## TO BE DONE
Reproduce the lines below word for word, starting with the first line and ending with the line that contains "રચનાસંવિધાનને", including both.

## SOURCE MATERIAL

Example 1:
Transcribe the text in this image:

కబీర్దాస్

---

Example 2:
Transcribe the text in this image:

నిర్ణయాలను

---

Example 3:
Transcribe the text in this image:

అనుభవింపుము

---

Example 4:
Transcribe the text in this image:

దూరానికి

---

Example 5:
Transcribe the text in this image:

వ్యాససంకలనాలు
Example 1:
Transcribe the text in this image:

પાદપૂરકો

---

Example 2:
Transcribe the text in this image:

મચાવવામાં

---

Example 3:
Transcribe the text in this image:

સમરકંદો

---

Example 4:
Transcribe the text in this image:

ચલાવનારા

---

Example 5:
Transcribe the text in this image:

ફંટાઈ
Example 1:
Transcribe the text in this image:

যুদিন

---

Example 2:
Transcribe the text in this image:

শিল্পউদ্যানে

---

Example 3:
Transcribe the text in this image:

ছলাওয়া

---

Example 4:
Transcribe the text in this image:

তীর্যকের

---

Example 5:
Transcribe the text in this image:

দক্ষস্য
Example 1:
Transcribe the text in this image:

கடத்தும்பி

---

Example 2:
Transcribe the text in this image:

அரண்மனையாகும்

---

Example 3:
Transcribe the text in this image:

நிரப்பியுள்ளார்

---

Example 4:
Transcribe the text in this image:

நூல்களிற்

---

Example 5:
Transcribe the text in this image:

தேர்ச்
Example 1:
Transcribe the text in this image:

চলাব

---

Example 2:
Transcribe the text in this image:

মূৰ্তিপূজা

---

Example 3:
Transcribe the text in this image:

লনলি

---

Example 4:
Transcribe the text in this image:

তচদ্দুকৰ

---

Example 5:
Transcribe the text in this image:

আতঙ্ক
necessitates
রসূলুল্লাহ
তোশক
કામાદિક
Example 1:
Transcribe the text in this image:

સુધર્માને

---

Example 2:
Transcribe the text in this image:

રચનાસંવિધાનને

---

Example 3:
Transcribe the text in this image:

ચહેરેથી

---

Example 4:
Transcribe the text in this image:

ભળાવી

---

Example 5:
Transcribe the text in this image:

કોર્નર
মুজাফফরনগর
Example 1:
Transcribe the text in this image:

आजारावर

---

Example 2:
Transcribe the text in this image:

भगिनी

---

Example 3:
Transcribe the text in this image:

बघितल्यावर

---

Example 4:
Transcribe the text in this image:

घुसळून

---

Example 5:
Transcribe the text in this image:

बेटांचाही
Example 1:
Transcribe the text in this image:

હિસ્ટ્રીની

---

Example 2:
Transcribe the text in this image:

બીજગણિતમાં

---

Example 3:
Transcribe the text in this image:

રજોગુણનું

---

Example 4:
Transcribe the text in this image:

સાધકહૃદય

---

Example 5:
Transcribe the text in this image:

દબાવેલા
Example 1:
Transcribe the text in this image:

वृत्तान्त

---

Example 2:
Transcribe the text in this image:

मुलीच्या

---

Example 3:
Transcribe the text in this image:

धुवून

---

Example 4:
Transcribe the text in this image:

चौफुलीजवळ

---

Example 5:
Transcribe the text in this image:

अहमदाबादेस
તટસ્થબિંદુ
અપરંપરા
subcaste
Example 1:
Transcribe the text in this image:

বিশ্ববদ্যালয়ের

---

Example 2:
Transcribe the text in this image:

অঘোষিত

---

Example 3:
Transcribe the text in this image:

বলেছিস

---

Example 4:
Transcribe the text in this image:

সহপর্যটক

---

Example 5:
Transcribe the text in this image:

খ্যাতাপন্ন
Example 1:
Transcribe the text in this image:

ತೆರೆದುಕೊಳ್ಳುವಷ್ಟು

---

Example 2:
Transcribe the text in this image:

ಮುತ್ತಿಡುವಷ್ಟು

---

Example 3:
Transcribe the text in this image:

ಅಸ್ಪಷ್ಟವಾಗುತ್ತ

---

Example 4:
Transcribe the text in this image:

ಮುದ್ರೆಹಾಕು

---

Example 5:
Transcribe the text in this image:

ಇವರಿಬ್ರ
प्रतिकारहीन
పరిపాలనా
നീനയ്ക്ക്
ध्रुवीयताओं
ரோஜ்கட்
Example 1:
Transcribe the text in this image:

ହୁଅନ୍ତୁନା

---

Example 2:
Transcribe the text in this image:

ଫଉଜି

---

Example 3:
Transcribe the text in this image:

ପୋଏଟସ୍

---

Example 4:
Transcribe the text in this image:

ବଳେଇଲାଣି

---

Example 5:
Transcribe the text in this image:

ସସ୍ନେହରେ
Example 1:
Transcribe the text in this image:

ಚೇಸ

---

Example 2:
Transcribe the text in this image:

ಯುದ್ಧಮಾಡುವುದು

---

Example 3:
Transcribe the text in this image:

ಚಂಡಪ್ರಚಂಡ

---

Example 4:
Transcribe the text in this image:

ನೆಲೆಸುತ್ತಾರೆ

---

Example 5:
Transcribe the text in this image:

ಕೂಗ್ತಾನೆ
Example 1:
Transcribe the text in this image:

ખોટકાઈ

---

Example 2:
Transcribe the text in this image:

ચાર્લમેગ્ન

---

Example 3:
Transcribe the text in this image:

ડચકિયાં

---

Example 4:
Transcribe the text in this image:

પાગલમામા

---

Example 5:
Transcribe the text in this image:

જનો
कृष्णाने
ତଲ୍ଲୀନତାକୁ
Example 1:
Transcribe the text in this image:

## ANSWER IN FULL
Example 1:
Transcribe the text in this image:

కబీర్దాస్

---

Example 2:
Transcribe the text in this image:

నిర్ణయాలను

---

Example 3:
Transcribe the text in this image:

అనుభవింపుము

---

Example 4:
Transcribe the text in this image:

దూరానికి

---

Example 5:
Transcribe the text in this image:

వ్యాససంకలనాలు
Example 1:
Transcribe the text in this image:

પાદપૂરકો

---

Example 2:
Transcribe the text in this image:

મચાવવામાં

---

Example 3:
Transcribe the text in this image:

સમરકંદો

---

Example 4:
Transcribe the text in this image:

ચલાવનારા

---

Example 5:
Transcribe the text in this image:

ફંટાઈ
Example 1:
Transcribe the text in this image:

যুদিন

---

Example 2:
Transcribe the text in this image:

শিল্পউদ্যানে

---

Example 3:
Transcribe the text in this image:

ছলাওয়া

---

Example 4:
Transcribe the text in this image:

তীর্যকের

---

Example 5:
Transcribe the text in this image:

দক্ষস্য
Example 1:
Transcribe the text in this image:

கடத்தும்பி

---

Example 2:
Transcribe the text in this image:

அரண்மனையாகும்

---

Example 3:
Transcribe the text in this image:

நிரப்பியுள்ளார்

---

Example 4:
Transcribe the text in this image:

நூல்களிற்

---

Example 5:
Transcribe the text in this image:

தேர்ச்
Example 1:
Transcribe the text in this image:

চলাব

---

Example 2:
Transcribe the text in this image:

মূৰ্তিপূজা

---

Example 3:
Transcribe the text in this image:

লনলি

---

Example 4:
Transcribe the text in this image:

তচদ্দুকৰ

---

Example 5:
Transcribe the text in this image:

আতঙ্ক
necessitates
রসূলুল্লাহ
তোশক
કામાદિક
Example 1:
Transcribe the text in this image:

સુધર્માને

---

Example 2:
Transcribe the text in this image:

રચનાસંવિધાનને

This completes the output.